Did the Minister of State discover why it took it three years to publish it?

Deputy Shatter must allow the Minister of State to provide him with a reply without interruption.

The HSE completed its report for 2005 in 2007. The report for 2006 is nearing completion. I am informed by the HSE that the report on 2007 will be completed in the summer of this year. We want a more timely publication of reports. We want the information to be more accessible and a better quality report. I stated the reports in respect of January and February of this year have been made available. The March report will be completed within the next two weeks and this will provide us with the quarterly report. We are developing a new system whereby the information available will be put to the best possible use to ensure the best possible outcomes for children. The HSE informed me it was prioritising the——

The Minister of State does not know how many children are not being investigated having been reported as being at risk.

Deputy Shatter should allow the Minister of State to speak.

There is no point having a constitutional referendum as window dressing if the Department does not have this basic information.

We are not involved in any window dressing.

If I can interrupt the Minister of State for a moment——

I already told Deputy Shatter, if he had listened——

If Deputy Shatter wishes to obtain an answer to his question it would be useful if he would allow the Minister of State to conclude his reply.

I appreciate what the Leas-Cheann Comhairle is saying but we have learned enough about children at risk who have been abused in this country——

Deputy Shatter, I have not finished speaking.

It is an absolute disgrace that we have a Department that is masquerading as knowing what is going on in this area.

If the Deputy would allow the Chair to speak——

The Department does not have a clue what is going on.

Deputy Shatter must resume his seat.

I will not accept Deputy Shatter's use of the word "masquerading".

I will allow the Minister of State to conclude his contribution. However, both Deputies must observe the direction of the Chair. This is a parliamentary House of debate. Debate means listening as well as speaking.

If questions are asked, Deputies must allow the Minister charged with giving an answer to give that answer uninterrupted.

I have been since the beginning of January trying to get specific information. I am aggrieved it is not available.

Deputy Shatter has put his question. We will move on to Other Questions unless there is no further interruption from Deputy Shatter. The Minister of State to respond without interruption, please.

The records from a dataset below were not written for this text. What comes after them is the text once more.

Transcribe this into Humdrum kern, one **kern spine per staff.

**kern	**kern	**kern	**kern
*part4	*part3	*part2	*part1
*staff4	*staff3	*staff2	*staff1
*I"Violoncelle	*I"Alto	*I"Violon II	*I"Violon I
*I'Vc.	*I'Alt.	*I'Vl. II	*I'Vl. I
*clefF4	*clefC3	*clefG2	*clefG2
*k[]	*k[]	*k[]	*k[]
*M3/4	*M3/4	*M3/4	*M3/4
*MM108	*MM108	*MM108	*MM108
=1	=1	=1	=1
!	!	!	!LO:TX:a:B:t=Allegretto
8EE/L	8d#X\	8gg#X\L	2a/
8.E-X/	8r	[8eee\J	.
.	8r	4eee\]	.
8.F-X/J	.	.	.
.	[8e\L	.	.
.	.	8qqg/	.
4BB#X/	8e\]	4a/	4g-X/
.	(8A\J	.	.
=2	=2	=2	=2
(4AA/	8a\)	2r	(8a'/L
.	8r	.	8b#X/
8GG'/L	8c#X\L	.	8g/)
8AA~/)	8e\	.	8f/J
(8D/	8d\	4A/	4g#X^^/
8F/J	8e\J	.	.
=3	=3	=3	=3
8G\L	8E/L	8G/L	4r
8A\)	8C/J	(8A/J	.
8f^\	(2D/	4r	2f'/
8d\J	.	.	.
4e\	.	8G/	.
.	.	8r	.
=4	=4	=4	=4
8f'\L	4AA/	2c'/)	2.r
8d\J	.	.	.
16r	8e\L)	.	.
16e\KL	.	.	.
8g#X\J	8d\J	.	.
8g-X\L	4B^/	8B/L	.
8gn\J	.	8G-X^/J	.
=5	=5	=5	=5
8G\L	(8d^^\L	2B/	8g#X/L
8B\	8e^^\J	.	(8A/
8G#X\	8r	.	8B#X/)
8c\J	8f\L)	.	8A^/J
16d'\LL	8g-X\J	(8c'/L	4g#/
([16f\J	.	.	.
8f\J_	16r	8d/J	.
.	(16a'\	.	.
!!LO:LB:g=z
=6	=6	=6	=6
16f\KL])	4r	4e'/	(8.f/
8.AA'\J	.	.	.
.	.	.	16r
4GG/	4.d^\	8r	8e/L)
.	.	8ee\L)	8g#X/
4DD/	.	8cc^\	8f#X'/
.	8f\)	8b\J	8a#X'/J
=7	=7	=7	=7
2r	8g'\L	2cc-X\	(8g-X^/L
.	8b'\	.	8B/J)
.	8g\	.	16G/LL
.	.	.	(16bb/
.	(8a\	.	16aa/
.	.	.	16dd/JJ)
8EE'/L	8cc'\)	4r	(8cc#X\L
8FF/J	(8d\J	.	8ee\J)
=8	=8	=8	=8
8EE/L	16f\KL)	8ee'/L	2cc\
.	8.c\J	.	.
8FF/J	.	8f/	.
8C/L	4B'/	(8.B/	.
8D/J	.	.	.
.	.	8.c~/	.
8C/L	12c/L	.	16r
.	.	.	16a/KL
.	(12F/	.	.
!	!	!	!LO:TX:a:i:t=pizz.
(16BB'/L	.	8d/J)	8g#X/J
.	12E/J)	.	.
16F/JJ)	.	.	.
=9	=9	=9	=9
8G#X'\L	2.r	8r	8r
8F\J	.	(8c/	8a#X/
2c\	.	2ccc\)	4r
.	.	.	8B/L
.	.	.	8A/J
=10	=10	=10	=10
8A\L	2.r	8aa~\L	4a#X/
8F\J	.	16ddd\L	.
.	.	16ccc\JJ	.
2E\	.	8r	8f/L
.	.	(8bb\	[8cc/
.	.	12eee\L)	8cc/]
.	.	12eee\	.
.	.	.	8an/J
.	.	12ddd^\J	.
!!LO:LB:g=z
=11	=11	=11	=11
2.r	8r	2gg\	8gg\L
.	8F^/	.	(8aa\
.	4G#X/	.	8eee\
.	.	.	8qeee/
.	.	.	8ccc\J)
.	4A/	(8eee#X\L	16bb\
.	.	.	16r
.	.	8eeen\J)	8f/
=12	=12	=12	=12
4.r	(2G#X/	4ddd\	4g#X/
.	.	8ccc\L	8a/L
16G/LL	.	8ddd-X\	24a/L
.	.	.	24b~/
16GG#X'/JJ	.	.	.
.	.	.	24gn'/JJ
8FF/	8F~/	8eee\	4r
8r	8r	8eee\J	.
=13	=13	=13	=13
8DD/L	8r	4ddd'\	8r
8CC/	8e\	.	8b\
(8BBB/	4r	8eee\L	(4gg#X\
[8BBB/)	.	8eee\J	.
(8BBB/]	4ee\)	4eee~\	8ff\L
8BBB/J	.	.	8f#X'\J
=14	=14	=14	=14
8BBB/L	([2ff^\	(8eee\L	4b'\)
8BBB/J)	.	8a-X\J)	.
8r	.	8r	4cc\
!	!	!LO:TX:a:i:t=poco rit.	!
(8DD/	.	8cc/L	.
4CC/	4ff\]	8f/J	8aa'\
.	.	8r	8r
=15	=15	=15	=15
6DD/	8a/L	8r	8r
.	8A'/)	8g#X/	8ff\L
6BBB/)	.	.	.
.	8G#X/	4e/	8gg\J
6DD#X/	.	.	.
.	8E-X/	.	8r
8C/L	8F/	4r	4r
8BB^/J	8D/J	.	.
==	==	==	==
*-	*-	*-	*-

The HSE has informed me that the delay in preparing the 2005 report was due to the prioritisation of a service delivery mechanism as it was a relatively new body. Previously, reports were produced by individual health boards. The HSE on its establishment developed a template for a national reporting procedure. As I stated, preliminary data for 2006 has been supplied to the Department but it has not yet been analysed. I will ask the HSE to send preliminary data in respect of 2006 to Deputy Shatter. The full report in respect of 2006 should be finalised soon. The 2007 report will be finalised during the summer.

How can policy decisions be made without this information?